Biomedical Engineering Department, Institute of Advanced Clinical Medicine, Peking University, Beijing, 100191, China; Peking University International Cancer Institute, Beijing, 100191, China; Peking University-Yunnan Baiyao International Medical Research Center, Beijing, 100191, China.
Biomedical Engineering Department, Institute of Advanced Clinical Medicine, Peking University, Beijing, 100191, China; Peking University International Cancer Institute, Beijing, 100191, China; Peking University-Yunnan Baiyao International Medical Research Center, Beijing, 100191, China; Department of Biomedical Engineering, College of Future Technology, Peking University, Beijing, 100871, China.
Biomaterials. 2025 Jan;312:122740. doi: 10.1016/j.biomaterials.2024.122740. Epub 2024 Jul 31.

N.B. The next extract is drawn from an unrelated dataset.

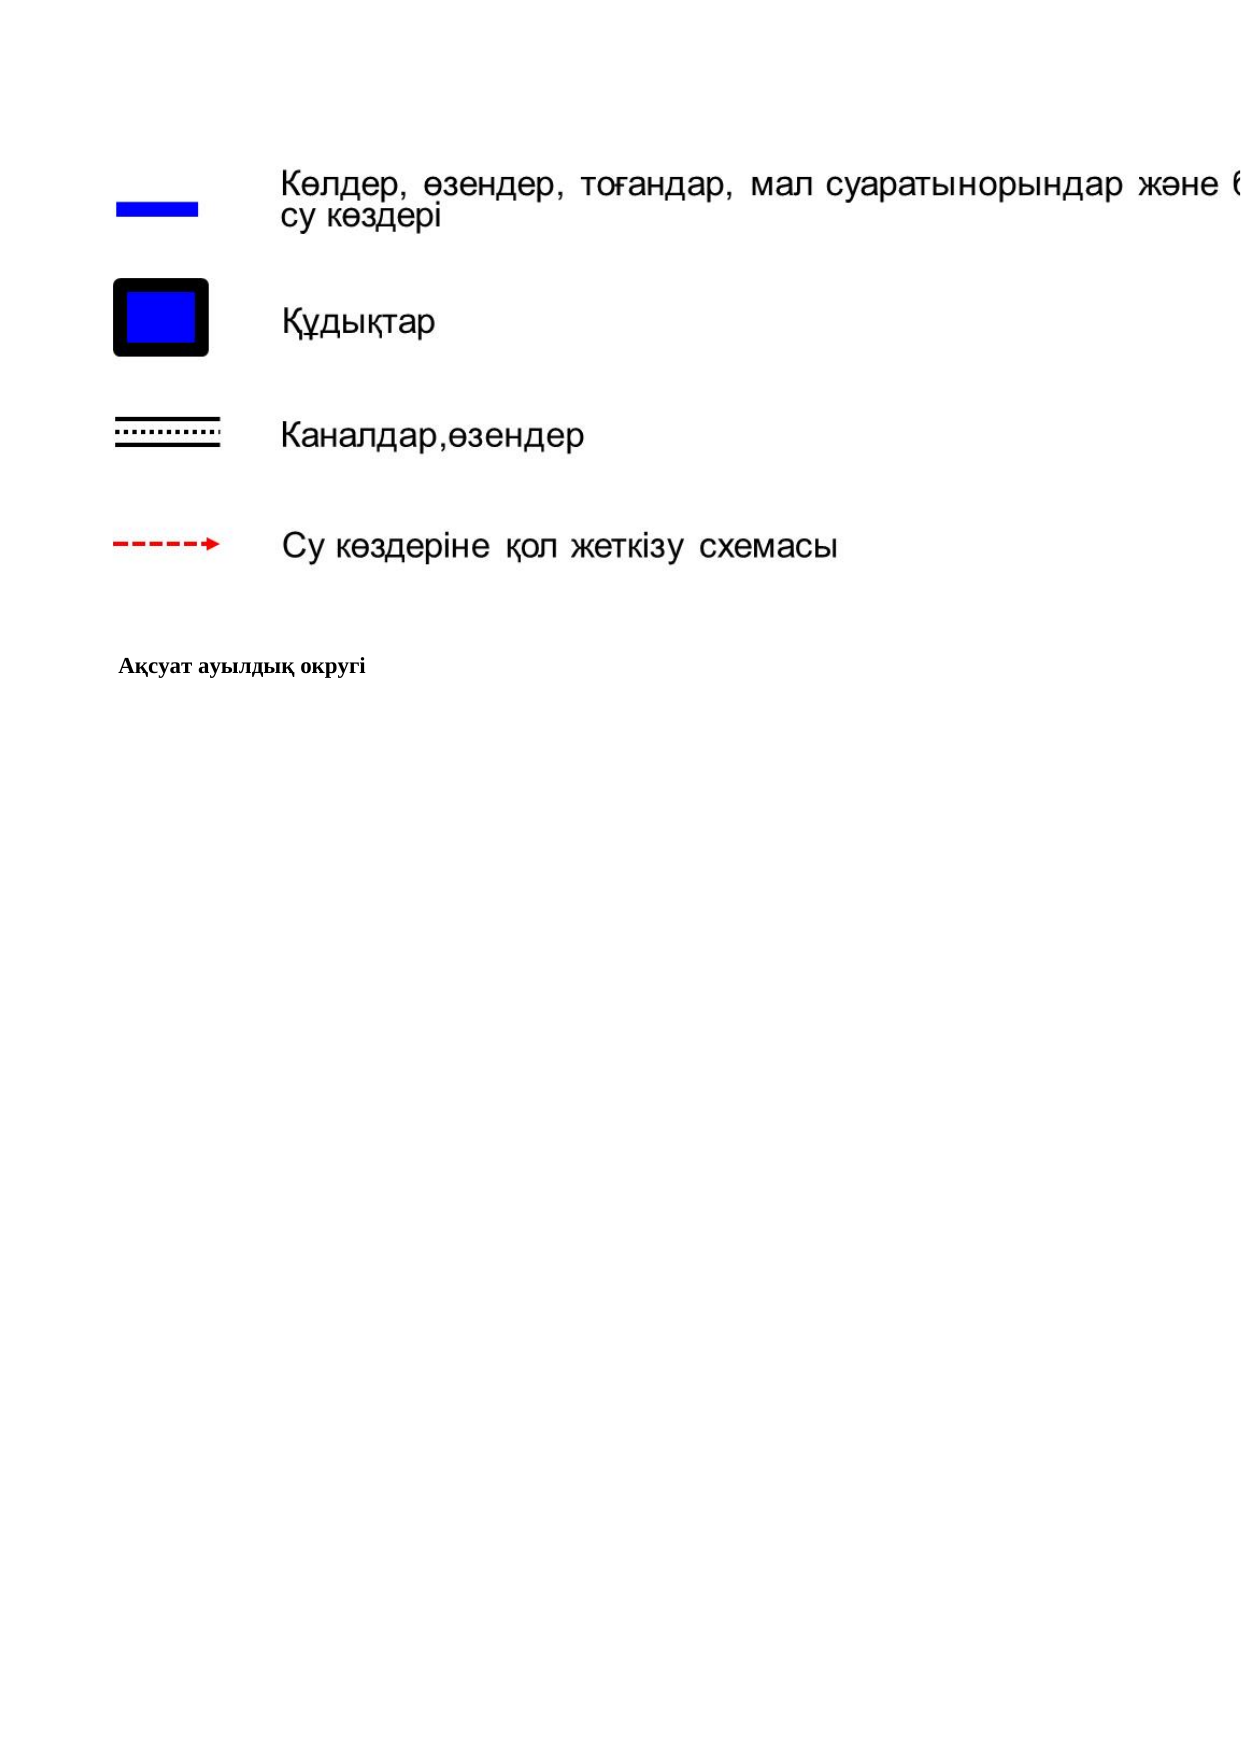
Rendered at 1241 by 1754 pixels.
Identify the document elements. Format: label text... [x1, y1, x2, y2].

text Ақсуат ауылдық округі [112, 652, 1128, 678]
picture [112, 150, 1241, 588]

Metastasis stands as the primary contributor to mortality associated with tumors. Chemotherapy and immunotherapy are frequently utilized in the management of metastatic solid tumors. Nevertheless, these therapeutic modalities are linked to serious adverse effects and limited effectiveness in preventing metastasis. Here, we report a novel therapeutic strategy named starvation-immunotherapy, wherein an immune checkpoint inhibitor is combined with an ultra-long-acting L-asparaginase that is a fusion protein comprising L-asparaginase (ASNase) and an elastin-like polypeptide (ELP), termed ASNase-ELP. ASNase-ELP's thermosensitivity enables it to generate an in-situ depot following an intratumoral injection, yielding increased dose tolerance, improved pharmacokinetics, sustained release, optimized biodistribution, and augmented tumor retention compared to free ASNase. As a result, in murine models of oral cancer, melanoma, and cervical cancer, the antitumor efficacy of ASNase-ELP by selectively and sustainably depleting L-asparagine essential for tumor cell survival was substantially superior to that of ASNase or Cisplatin, a first-line anti-solid tumor medicine, without any observable adverse effects. Furthermore, the combination of ASNase-ELP and an immune checkpoint inhibitor was more effective than either therapy alone in impeding melanoma metastasis. Overall, the synergistic strategy of starvation-immunotherapy holds excellent promise in reshaping the therapeutic landscape of refractory metastatic tumors and offering a new alternative for next-generation oncology treatments.
转移是导致肿瘤相关死亡的主要原因。化疗和免疫疗法常用于治疗转移性实体瘤。然而,这些治疗方法与严重的不良反应和预防转移的有限效果有关。在这里,我们报告了一种名为饥饿免疫疗法的新治疗策略,其中将免疫检查点抑制剂与一种超长效 L-天冬酰胺酶联合使用,该酶是一种由 L-天冬酰胺酶(ASNase)和弹性蛋白样多肽(ELP)组成的融合蛋白,称为 ASNase-ELP。ASNase-ELP 的热敏感性使其在肿瘤内注射后能够生成原位储存库,与游离 ASNase 相比,提高了剂量耐受性、改善了药代动力学、持续释放、优化了生物分布,并增强了肿瘤保留。结果,在口腔癌、黑色素瘤和宫颈癌的小鼠模型中,ASNase-ELP 通过选择性和可持续地耗尽肿瘤细胞生存所必需的 L-天冬酰胺,其抗肿瘤功效明显优于 ASNase 或顺铂(一线抗实体瘤药物),且没有观察到任何不良反应。此外,ASNase-ELP 与免疫检查点抑制剂的联合使用在抑制黑色素瘤转移方面比单独使用任何一种疗法都更有效。总的来说,饥饿免疫疗法的协同策略有望重塑难治性转移性肿瘤的治疗格局,并为下一代肿瘤治疗提供新的选择。